But do we actually have foreign currency in Zimbabwe? Citizens speak
ZwNews Chief Correspondent
The Zimbabwean government is clamping down on foreign currency exchange dealers, the state says it is illegal to deal in foreign currency, and once caught, one is liable to a 10 year prison term.
However, some analysts are of the point that the country does not have what should be termed foreign currency, but they say the country only has multi currency, meaning that all the currencies in the basket should be termed just multi currency as they are.
They argue that for a country to claim that there is foreign currency, it should have its own currency in place, against which to measure and differentiate between the two.
“Zimbabwe is using multi currency, so how can they say the United State of America dollar is foreign currency.
“For one to claim that this is a wild animal, and that one is not, there should be one that is domesticated among the two, in our case, we only have a cage full of all wild animals.
“For one to be termed a foreigner in a place, there should be one who is native. So in Zimbabwe there is no native currency and as such there is no currency that should be termed foreign,” says one citizen.
Another citizen economist Simon Jambo, is of similar view, he says as it stands, the country is using multiple currencies, and any exchange of these currencies should not be criminalised.
“The main problem here is that the government says the token currency ‘bond note’ is at par with the US$, when it is not. If the two were at par, then all this drama could not have been there,” he says.
Meanwhile, the government maintains that the US$ and the surrogate bond note is at par, despite market forces confirming otherwise. It says anyone caught dealing in foreign currency is liable to a mandatory 10 year jail term.
In a related matter, a currency trader told ZwNews.com news crew when we took to the streets yesterday that the police are rounding up forex dealers amid reports of corruption and unrecorded cash confiscations.
“They are sending various young people in plain clothes, to pose as potential clients, once you start to trade, then they would arrest you, take you to a secluded place and search your bags, if they find any cash they take it just like that, before releasing you,” said one dealer only identified as Mai Beverly.
She says the police recently took her money after arresting her, and that she could not do anything, as she feared that it cannot be reported anywhere, for that could be tantamount to handing self to police and risk being jailed 10 years.
Another forex dealer, Tichaona Gukwe, agrees; “First it was police extorting kombis, and now they are after forex dealers.

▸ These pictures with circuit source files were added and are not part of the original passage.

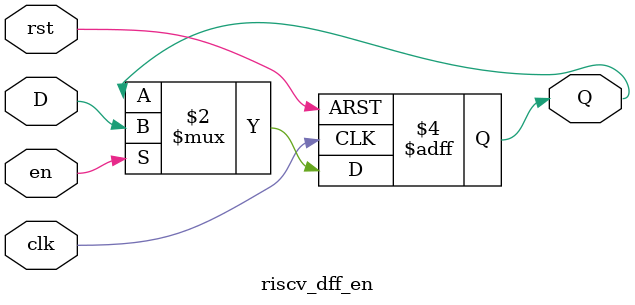
<source format=sv>
module riscv_dff_en #(parameter N = 1) (
  input  logic         clk,
  input  logic         rst,
  input  logic         en ,
  input  logic [N-1:0] D  ,
  output logic [N-1:0] Q
);
  always_ff @(posedge clk or posedge rst) begin
    if(rst)
      Q <= 'b0;
    else if(en)
      Q <= D;
  end
endmodule
</source>
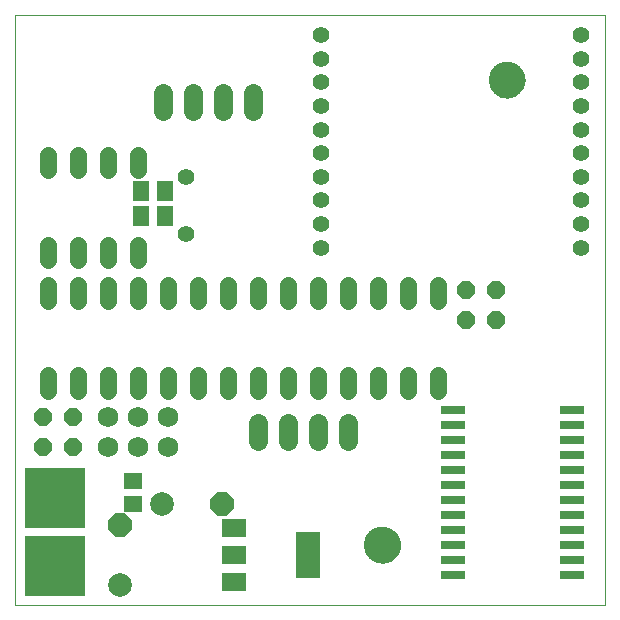
<source format=gbs>
G75*
G70*
%OFA0B0*%
%FSLAX24Y24*%
%IPPOS*%
%LPD*%
%AMOC8*
5,1,8,0,0,1.08239X$1,22.5*
%
%ADD10C,0.0000*%
%ADD11R,0.0840X0.0300*%
%ADD12C,0.0680*%
%ADD13R,0.0830X0.0630*%
%ADD14R,0.0830X0.1540*%
%ADD15R,0.1040X0.2040*%
%ADD16C,0.0560*%
%ADD17C,0.0640*%
%ADD18C,0.0555*%
%ADD19C,0.0790*%
%ADD20OC8,0.0790*%
%ADD21C,0.0560*%
%ADD22R,0.0552X0.0670*%
%ADD23C,0.1221*%
%ADD24OC8,0.0600*%
%ADD25R,0.0631X0.0552*%
D10*
X001189Y005227D02*
X001189Y024912D01*
X020874Y024912D01*
X020874Y005227D01*
X001189Y005227D01*
X012848Y007240D02*
X012850Y007288D01*
X012856Y007336D01*
X012866Y007383D01*
X012879Y007429D01*
X012897Y007474D01*
X012917Y007518D01*
X012942Y007560D01*
X012970Y007599D01*
X013000Y007636D01*
X013034Y007670D01*
X013071Y007702D01*
X013109Y007731D01*
X013150Y007756D01*
X013193Y007778D01*
X013238Y007796D01*
X013284Y007810D01*
X013331Y007821D01*
X013379Y007828D01*
X013427Y007831D01*
X013475Y007830D01*
X013523Y007825D01*
X013571Y007816D01*
X013617Y007804D01*
X013662Y007787D01*
X013706Y007767D01*
X013748Y007744D01*
X013788Y007717D01*
X013826Y007687D01*
X013861Y007654D01*
X013893Y007618D01*
X013923Y007580D01*
X013949Y007539D01*
X013971Y007496D01*
X013991Y007452D01*
X014006Y007407D01*
X014018Y007360D01*
X014026Y007312D01*
X014030Y007264D01*
X014030Y007216D01*
X014026Y007168D01*
X014018Y007120D01*
X014006Y007073D01*
X013991Y007028D01*
X013971Y006984D01*
X013949Y006941D01*
X013923Y006900D01*
X013893Y006862D01*
X013861Y006826D01*
X013826Y006793D01*
X013788Y006763D01*
X013748Y006736D01*
X013706Y006713D01*
X013662Y006693D01*
X013617Y006676D01*
X013571Y006664D01*
X013523Y006655D01*
X013475Y006650D01*
X013427Y006649D01*
X013379Y006652D01*
X013331Y006659D01*
X013284Y006670D01*
X013238Y006684D01*
X013193Y006702D01*
X013150Y006724D01*
X013109Y006749D01*
X013071Y006778D01*
X013034Y006810D01*
X013000Y006844D01*
X012970Y006881D01*
X012942Y006920D01*
X012917Y006962D01*
X012897Y007006D01*
X012879Y007051D01*
X012866Y007097D01*
X012856Y007144D01*
X012850Y007192D01*
X012848Y007240D01*
X016998Y022740D02*
X017000Y022788D01*
X017006Y022836D01*
X017016Y022883D01*
X017029Y022929D01*
X017047Y022974D01*
X017067Y023018D01*
X017092Y023060D01*
X017120Y023099D01*
X017150Y023136D01*
X017184Y023170D01*
X017221Y023202D01*
X017259Y023231D01*
X017300Y023256D01*
X017343Y023278D01*
X017388Y023296D01*
X017434Y023310D01*
X017481Y023321D01*
X017529Y023328D01*
X017577Y023331D01*
X017625Y023330D01*
X017673Y023325D01*
X017721Y023316D01*
X017767Y023304D01*
X017812Y023287D01*
X017856Y023267D01*
X017898Y023244D01*
X017938Y023217D01*
X017976Y023187D01*
X018011Y023154D01*
X018043Y023118D01*
X018073Y023080D01*
X018099Y023039D01*
X018121Y022996D01*
X018141Y022952D01*
X018156Y022907D01*
X018168Y022860D01*
X018176Y022812D01*
X018180Y022764D01*
X018180Y022716D01*
X018176Y022668D01*
X018168Y022620D01*
X018156Y022573D01*
X018141Y022528D01*
X018121Y022484D01*
X018099Y022441D01*
X018073Y022400D01*
X018043Y022362D01*
X018011Y022326D01*
X017976Y022293D01*
X017938Y022263D01*
X017898Y022236D01*
X017856Y022213D01*
X017812Y022193D01*
X017767Y022176D01*
X017721Y022164D01*
X017673Y022155D01*
X017625Y022150D01*
X017577Y022149D01*
X017529Y022152D01*
X017481Y022159D01*
X017434Y022170D01*
X017388Y022184D01*
X017343Y022202D01*
X017300Y022224D01*
X017259Y022249D01*
X017221Y022278D01*
X017184Y022310D01*
X017150Y022344D01*
X017120Y022381D01*
X017092Y022420D01*
X017067Y022462D01*
X017047Y022506D01*
X017029Y022551D01*
X017016Y022597D01*
X017006Y022644D01*
X017000Y022692D01*
X016998Y022740D01*
D11*
X015809Y011740D03*
X015809Y011240D03*
X015809Y010740D03*
X015809Y010240D03*
X015809Y009740D03*
X015809Y009240D03*
X015809Y008740D03*
X015809Y008240D03*
X015809Y007740D03*
X015809Y007240D03*
X015809Y006740D03*
X015809Y006240D03*
X019769Y006240D03*
X019769Y006740D03*
X019769Y007240D03*
X019769Y007740D03*
X019769Y008240D03*
X019769Y008740D03*
X019769Y009240D03*
X019769Y009740D03*
X019769Y010240D03*
X019769Y010740D03*
X019769Y011240D03*
X019769Y011740D03*
D12*
X006289Y011490D03*
X006289Y010490D03*
X005289Y010490D03*
X005289Y011490D03*
X004289Y011490D03*
X004289Y010490D03*
D13*
X008499Y007800D03*
X008499Y006900D03*
X008499Y006000D03*
D14*
X010979Y006890D03*
D15*
X003039Y006540D03*
X002039Y006540D03*
X002039Y008790D03*
X003039Y008790D03*
D16*
X003289Y012380D02*
X003289Y012900D01*
X002289Y012900D02*
X002289Y012380D01*
X002289Y015380D02*
X002289Y015900D01*
X002289Y016730D02*
X002289Y017250D01*
X003289Y017250D02*
X003289Y016730D01*
X003289Y015900D02*
X003289Y015380D01*
X004289Y015380D02*
X004289Y015900D01*
X004289Y016730D02*
X004289Y017250D01*
X005289Y017250D02*
X005289Y016730D01*
X005289Y015900D02*
X005289Y015380D01*
X006289Y015380D02*
X006289Y015900D01*
X007289Y015900D02*
X007289Y015380D01*
X008289Y015380D02*
X008289Y015900D01*
X009289Y015900D02*
X009289Y015380D01*
X010289Y015380D02*
X010289Y015900D01*
X011289Y015900D02*
X011289Y015380D01*
X012289Y015380D02*
X012289Y015900D01*
X013289Y015900D02*
X013289Y015380D01*
X014289Y015380D02*
X014289Y015900D01*
X015289Y015900D02*
X015289Y015380D01*
X015289Y012900D02*
X015289Y012380D01*
X014289Y012380D02*
X014289Y012900D01*
X013289Y012900D02*
X013289Y012380D01*
X012289Y012380D02*
X012289Y012900D01*
X011289Y012900D02*
X011289Y012380D01*
X010289Y012380D02*
X010289Y012900D01*
X009289Y012900D02*
X009289Y012380D01*
X008289Y012380D02*
X008289Y012900D01*
X007289Y012900D02*
X007289Y012380D01*
X006289Y012380D02*
X006289Y012900D01*
X005289Y012900D02*
X005289Y012380D01*
X004289Y012380D02*
X004289Y012900D01*
X004289Y019730D02*
X004289Y020250D01*
X005289Y020250D02*
X005289Y019730D01*
X003289Y019730D02*
X003289Y020250D01*
X002289Y020250D02*
X002289Y019730D01*
D17*
X006139Y021690D02*
X006139Y022290D01*
X007139Y022290D02*
X007139Y021690D01*
X008139Y021690D02*
X008139Y022290D01*
X009139Y022290D02*
X009139Y021690D01*
X009289Y011290D02*
X009289Y010690D01*
X010289Y010690D02*
X010289Y011290D01*
X011289Y011290D02*
X011289Y010690D01*
X012289Y010690D02*
X012289Y011290D01*
D18*
X011409Y017147D03*
X011409Y017934D03*
X011409Y018722D03*
X011409Y019509D03*
X011409Y020296D03*
X011409Y021084D03*
X011409Y021871D03*
X011409Y022659D03*
X011409Y023446D03*
X011409Y024233D03*
X020070Y024233D03*
X020070Y023446D03*
X020070Y022659D03*
X020070Y021871D03*
X020070Y021084D03*
X020070Y020296D03*
X020070Y019509D03*
X020070Y018722D03*
X020070Y017934D03*
X020070Y017147D03*
D19*
X006089Y008590D03*
X004689Y005890D03*
D20*
X004689Y007890D03*
X008089Y008590D03*
D21*
X006889Y017590D03*
X006889Y019490D03*
D22*
X006183Y019040D03*
X005396Y019040D03*
X005396Y018190D03*
X006183Y018190D03*
D23*
X013439Y007240D03*
X017589Y022740D03*
D24*
X017239Y015740D03*
X017239Y014740D03*
X016239Y014740D03*
X016239Y015740D03*
X003139Y011490D03*
X003139Y010490D03*
X002139Y010490D03*
X002139Y011490D03*
D25*
X005139Y009364D03*
X005139Y008616D03*
M02*

</source>
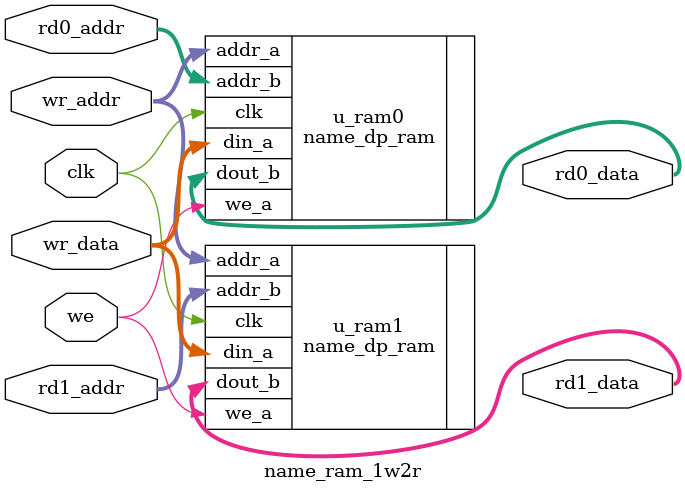
<source format=v>


// name_ram_1w2r.v  (Verilog-2001)
// 1 write port, 2 independent read ports (sync, 1-cycle latency)
// Implemented by duplicating RAM blocks (write mirrored)

`timescale 1ns / 1ps
`default_nettype none

module name_ram_1w2r #(
    parameter integer ADDR_WIDTH = 8,
    parameter integer DATA_WIDTH = 8,
    parameter         INIT_FILE  = "name_init.hex"  // neu
) (
    input wire clk,

    // Write port
    input wire                  we,
    input wire [ADDR_WIDTH-1:0] wr_addr,
    input wire [DATA_WIDTH-1:0] wr_data,

    // Read port 0
    input  wire [ADDR_WIDTH-1:0] rd0_addr,
    output wire [DATA_WIDTH-1:0] rd0_data,

    // Read port 1
    input  wire [ADDR_WIDTH-1:0] rd1_addr,
    output wire [DATA_WIDTH-1:0] rd1_data
);

  // RAM copy 0
  name_dp_ram #(
      .ADDR_WIDTH(ADDR_WIDTH),
      .DATA_WIDTH(DATA_WIDTH),
      .INIT_FILE (INIT_FILE)
  ) u_ram0 (
      .clk   (clk),
      .we_a  (we),
      .addr_a(wr_addr),
      .din_a (wr_data),
      .addr_b(rd0_addr),
      .dout_b(rd0_data)
  );

  // RAM copy 1
  name_dp_ram #(
      .ADDR_WIDTH(ADDR_WIDTH),
      .DATA_WIDTH(DATA_WIDTH),
      .INIT_FILE (INIT_FILE)
  ) u_ram1 (
      .clk   (clk),
      .we_a  (we),
      .addr_a(wr_addr),
      .din_a (wr_data),
      .addr_b(rd1_addr),
      .dout_b(rd1_data)
  );

endmodule

`resetall
`default_nettype wire

</source>
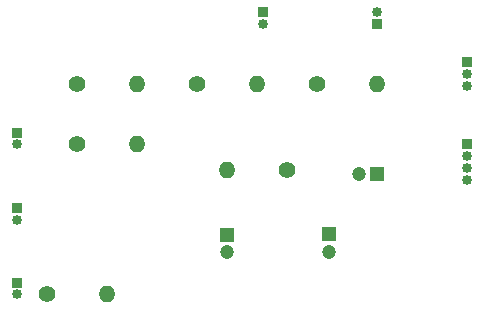
<source format=gbr>
%TF.GenerationSoftware,KiCad,Pcbnew,(6.0.10-0)*%
%TF.CreationDate,2023-01-15T22:19:43+09:00*%
%TF.ProjectId,interface,696e7465-7266-4616-9365-2e6b69636164,rev?*%
%TF.SameCoordinates,Original*%
%TF.FileFunction,Soldermask,Top*%
%TF.FilePolarity,Negative*%
%FSLAX46Y46*%
G04 Gerber Fmt 4.6, Leading zero omitted, Abs format (unit mm)*
G04 Created by KiCad (PCBNEW (6.0.10-0)) date 2023-01-15 22:19:43*
%MOMM*%
%LPD*%
G01*
G04 APERTURE LIST*
%ADD10C,1.400000*%
%ADD11O,1.400000X1.400000*%
%ADD12R,0.850000X0.850000*%
%ADD13O,0.850000X0.850000*%
%ADD14R,1.200000X1.200000*%
%ADD15C,1.200000*%
G04 APERTURE END LIST*
D10*
%TO.C,R4*%
X144780000Y-101230000D03*
D11*
X139700000Y-101230000D03*
%TD*%
D12*
%TO.C,J4*%
X121954870Y-104456250D03*
D13*
X121954870Y-105456250D03*
%TD*%
D12*
%TO.C,J3*%
X121920000Y-98060000D03*
D13*
X121920000Y-99060000D03*
%TD*%
D12*
%TO.C,J6*%
X142781724Y-87855000D03*
D13*
X142781724Y-88855000D03*
%TD*%
D10*
%TO.C,R6*%
X147320000Y-93980000D03*
D11*
X152400000Y-93980000D03*
%TD*%
D10*
%TO.C,R5*%
X137160000Y-93980000D03*
D11*
X142240000Y-93980000D03*
%TD*%
D10*
%TO.C,R3*%
X124460000Y-111760000D03*
D11*
X129540000Y-111760000D03*
%TD*%
D10*
%TO.C,R2*%
X127000000Y-99060000D03*
D11*
X132080000Y-99060000D03*
%TD*%
D10*
%TO.C,R1*%
X127000000Y-93980000D03*
D11*
X132080000Y-93980000D03*
%TD*%
D12*
%TO.C,J7*%
X152400000Y-88858750D03*
D13*
X152400000Y-87858750D03*
%TD*%
D12*
%TO.C,J5*%
X121920000Y-110760000D03*
D13*
X121920000Y-111760000D03*
%TD*%
D12*
%TO.C,J2*%
X160020000Y-99060000D03*
D13*
X160020000Y-100060000D03*
X160020000Y-101060000D03*
X160020000Y-102060000D03*
%TD*%
D12*
%TO.C,J1*%
X160032026Y-92125000D03*
D13*
X160032026Y-93125000D03*
X160032026Y-94125000D03*
%TD*%
D14*
%TO.C,C3*%
X139700000Y-106717446D03*
D15*
X139700000Y-108217446D03*
%TD*%
D14*
%TO.C,C2*%
X148400000Y-106680000D03*
D15*
X148400000Y-108180000D03*
%TD*%
D14*
%TO.C,C1*%
X152400000Y-101600000D03*
D15*
X150900000Y-101600000D03*
%TD*%
M02*

</source>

“The bad thing is that the government is not getting anything, as after any arrest, the police only confiscate money and put into their own pockets.
“I was recently arrested at Eastgate, they just took the money, but the case was neither recorded down, nor is a docket opened,” he says.
He says when he showed displeasure about the incident, the police details who arrested him told him to choose between having his money simply taken away, and being jailed for 10 years.
Zimbabwe abandoned its own currency in 2009 after it had been destroyed by the hyper-inflation which had rendered it useless. Since then the country has been using multi currency, in conjunction with a token currency ‘the bond note,’ which was initially claimed to be an export incentive.
When the Minister of Finance and Economic Development Mthuli Ncube recently presented his National Budget for 2019, he skirted the issue of addressing the foreign currency matter, but only maintained the multi currency regime.